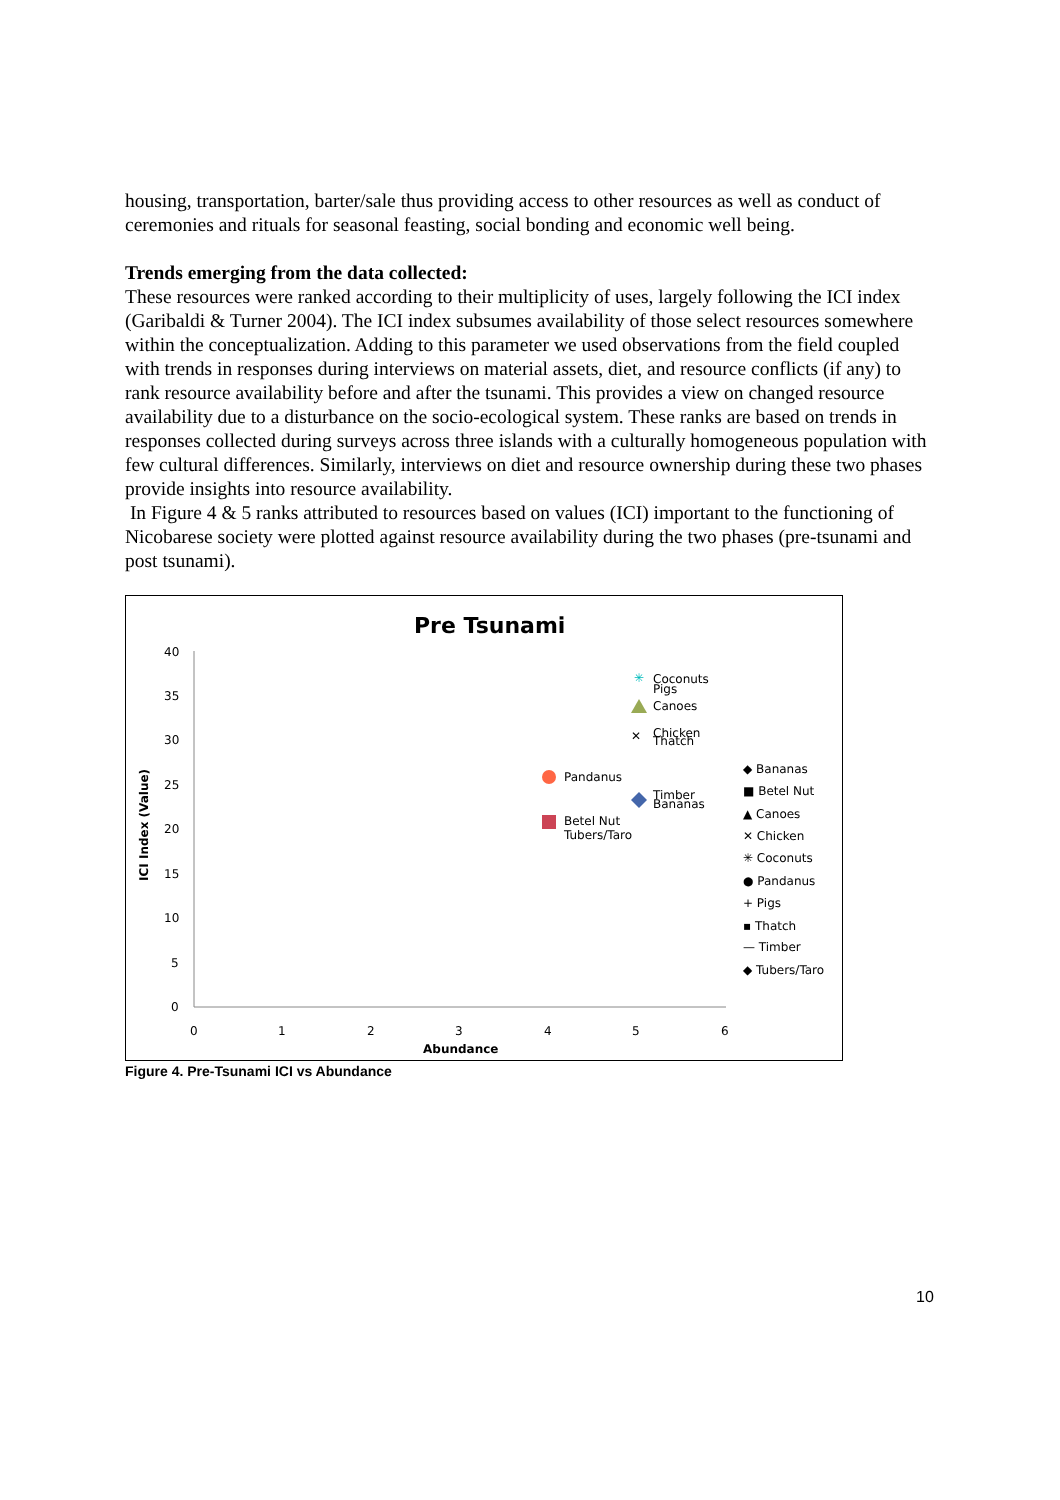housing, transportation, barter/sale thus providing access to other resources as well as conduct of ceremonies and rituals for seasonal feasting, social bonding and economic well being.
Trends emerging from the data collected:
These resources were ranked according to their multiplicity of uses, largely following the ICI index (Garibaldi & Turner 2004). The ICI index subsumes availability of those select resources somewhere within the conceptualization. Adding to this parameter we used observations from the field coupled with trends in responses during interviews on material assets, diet, and resource conflicts (if any) to rank resource availability before and after the tsunami. This provides a view on changed resource availability due to a disturbance on the socio-ecological system. These ranks are based on trends in responses collected during surveys across three islands with a culturally homogeneous population with few cultural differences. Similarly, interviews on diet and resource ownership during these two phases provide insights into resource availability.
In Figure 4 & 5 ranks attributed to resources based on values (ICI) important to the functioning of Nicobarese society were plotted against resource availability during the two phases (pre-tsunami and post tsunami).
Pre Tsunami
40
35
30
25
20
15
10
5
0
0
1
2
3
4
5
6
Abundance
ICI Index (Value)
✳
Coconuts
Pigs
Canoes
✕
Chicken
Thatch
Pandanus
Timber
Bananas
Betel Nut
Tubers/Taro
◆ Bananas
■ Betel Nut
▲ Canoes
✕ Chicken
✳ Coconuts
● Pandanus
+ Pigs
▪ Thatch
— Timber
◆ Tubers/Taro
Figure 4. Pre-Tsunami ICI vs Abundance
10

-----

### DIRECTIONS
What you produce should repeat the data word for word while omitting all images.

### SOLUTION TO THE PROBLEM
housing, transportation, barter/sale thus providing access to other resources as well as conduct of ceremonies and rituals for seasonal feasting, social bonding and economic well being.
Trends emerging from the data collected:
These resources were ranked according to their multiplicity of uses, largely following the ICI index (Garibaldi & Turner 2004). The ICI index subsumes availability of those select resources somewhere within the conceptualization. Adding to this parameter we used observations from the field coupled with trends in responses during interviews on material assets, diet, and resource conflicts (if any) to rank resource availability before and after the tsunami. This provides a view on changed resource availability due to a disturbance on the socio-ecological system. These ranks are based on trends in responses collected during surveys across three islands with a culturally homogeneous population with few cultural differences. Similarly, interviews on diet and resource ownership during these two phases provide insights into resource availability.
In Figure 4 & 5 ranks attributed to resources based on values (ICI) important to the functioning of Nicobarese society were plotted against resource availability during the two phases (pre-tsunami and post tsunami).
Pre Tsunami
40
35
30
25
20
15
10
5
0
0
1
2
3
4
5
6
Abundance
ICI Index (Value)
✳
Coconuts
Pigs
Canoes
✕
Chicken
Thatch
Pandanus
Timber
Bananas
Betel Nut
Tubers/Taro
◆ Bananas
■ Betel Nut
▲ Canoes
✕ Chicken
✳ Coconuts
● Pandanus
+ Pigs
▪ Thatch
— Timber
◆ Tubers/Taro
Figure 4. Pre-Tsunami ICI vs Abundance
10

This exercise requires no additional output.